Craig Noble, the brig's main psychologist, and Sanford Seymour, the brig's technical director, testified for the first time in public Tuesday in Padilla's competency hearings. The hearings are to determine whether Padilla can stand trial in April on terrorism-related charges.

Padilla, a 36-year-old U.S. citizen and Muslim convert, was arrested in 2002 in Chicago in what U.S. authorities initially said was a mission to set off a radioactive "dirty bomb" in a major city. He was held at the brig without being charged after President Bush declared him an enemy combatant.

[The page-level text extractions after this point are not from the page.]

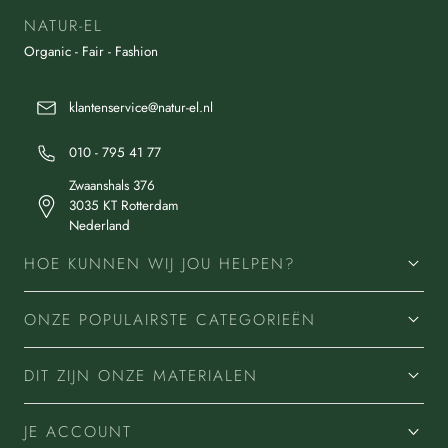
NATUR-EL
Organic - Fair - Fashion
klantenservice@natur-el.nl
010 - 795 41 77
Zwaanshals 376
3035 KT Rotterdam
Nederland
HOE KUNNEN WIJ JOU HELPEN?
ONZE POPULAIRSTE CATEGORIEËN
DIT ZIJN ONZE MATERIALEN
JE ACCOUNT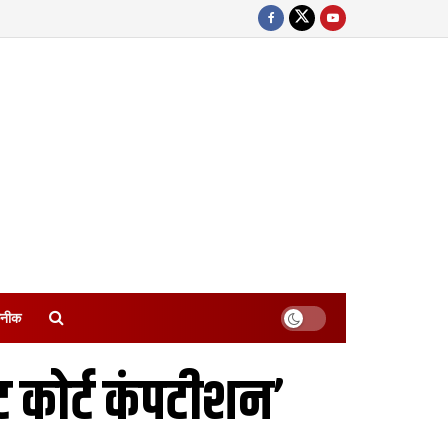
नीक
 कोर्ट कंपटीशन’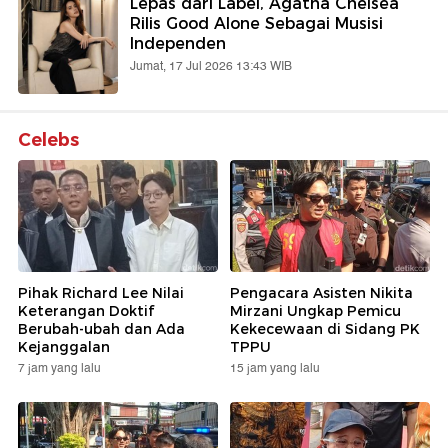
Lepas dari Label, Agatha Chelsea
Rilis Good Alone Sebagai Musisi
Independen
Jumat, 17 Jul 2026 13:43 WIB
Celebs
Pihak Richard Lee Nilai
Pengacara Asisten Nikita
Keterangan Doktif
Mirzani Ungkap Pemicu
Berubah-ubah dan Ada
Kekecewaan di Sidang PK
Kejanggalan
TPPU
7 jam yang lalu
15 jam yang lalu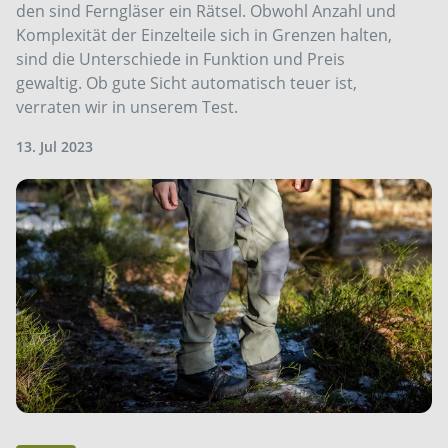
den sind Ferngläser ein Rätsel. Obwohl Anzahl und
Komplexität der Einzelteile sich in Grenzen halten,
sind die Unterschiede in Funktion und Preis
gewaltig. Ob gute Sicht automatisch teuer ist,
verraten wir in unserem Test.
13. Jul 2023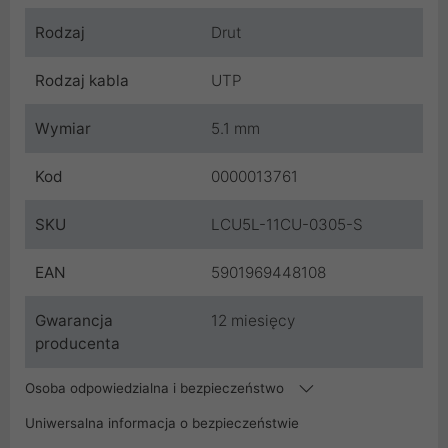
Rodzaj
Drut
Rodzaj kabla
UTP
Wymiar
5.1 mm
Kod
0000013761
SKU
LCU5L-11CU-0305-S
EAN
5901969448108
Gwarancja
12 miesięcy
producenta
Osoba odpowiedzialna i bezpieczeństwo
Uniwersalna informacja o bezpieczeństwie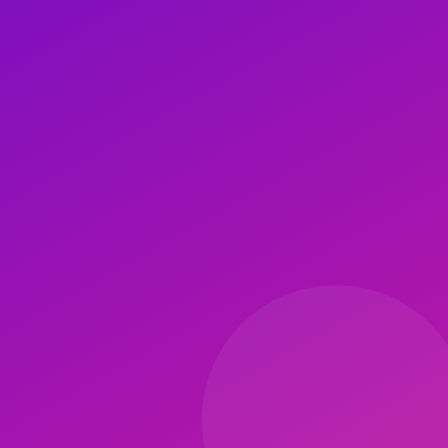
Kaçınılması Gerekenler
Valsalva manevrası (nefes tutarak ıkınma) anlık kan basıncını 50-70 mmH
(2020):
Kontrollü modifiye programda egzersiz-ilişkili hipertansif epi
İlaç-Egzersiz Etkileşimi
Beta-blokerler:
Kalp hızı güvenilmez; Borg skalası kullan.
Diüretikl
hipotansiyon riski; pozisyon değişimlerinde yavaş ol.
Evde Monitörizasyon
Haftalık evde ölçüm günlüğü tut: Sabah-akşam, iki kol ölçümü, 2 dk a
Acil Bulgular
Egzersiz sırasında göğüs ağrısı, 180/110 üstü kan basıncı, şiddetli baş a
SSS
Kan basıncı ilacı kullanıyorum, pilates yaparak ilaç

Padilla was added to a Miami terrorism support case in late 2005. That indictment does not mention the "dirty bomb" plot.

Two mental experts hired by Padilla's lawyers say he cannot assist in his defense because he suffers from post-traumatic stress disorder, which they say results from isolation and torture at the brig. U.S. officials deny he was tortured.

Noble said he examined Padilla when he arrived June 10, 2002, and again on May 14, 2004. He said Padilla had begun wearing glasses, but he found the second visit "unremarkable" for any signs of problems.

U.S. District Judge Marcia Cooke scheduled closing arguments on the competency issue for today. It was not clear when she would rule.

Padilla and co-defendants Adham Amin Hassoun and Kifah Wael Jayyousi face up to life in prison if convicted of charges they were part of a North American terror support cell that provided recruits, money and supplies to Islamic extremist groups.